■ Text block:
------------------------------------------------
Several authors have previously addressed the erosion-accretion dynamics in the Bhagirathi-Hugli [34,35,36], but all of these studies are focused on a specific area and deal with a single problem. Therefore, understanding the whole scenario of erosion and accretion from the Farraka dam to Sagar Island was essential to implement future policies and identifying the most vulnerable zones. The current study aims to examine the Bhagirathi-Hugli River using remotely sensed data, spatial statistics, and quantitative approaches to estimate riverbank erosion-accretion and the resulting sediment dynamics (sediment concentration, sediment load, sediment discharge) persisting along this river. This study also aims to assess the effect of sedimentation on the spatial extent of the Bhagirathi-Hugli estuary and its adjacent estuarine islands (Sagar, Nayachar, and Balari), as well as how the sediment dynamics have affected the port facilities of Kolkata Dock System (KDS) and Haldia Dock Complex (HDC) in this estuary.
------------------------------------------------
■ Material provided:
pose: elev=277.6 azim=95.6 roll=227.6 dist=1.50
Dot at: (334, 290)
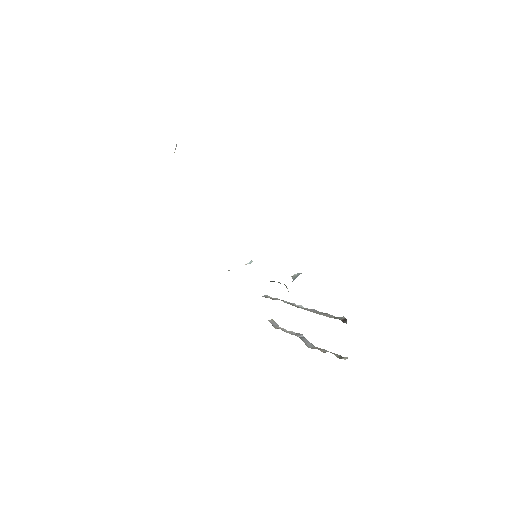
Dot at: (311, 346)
------------------------------------------------
■ Work to be completed:
Please name the three estuarine islands that the river sedimentation excerpt mentions. The listing comes from a different source than the text.

■ Response:
Sagar, Nayachar, and Balari.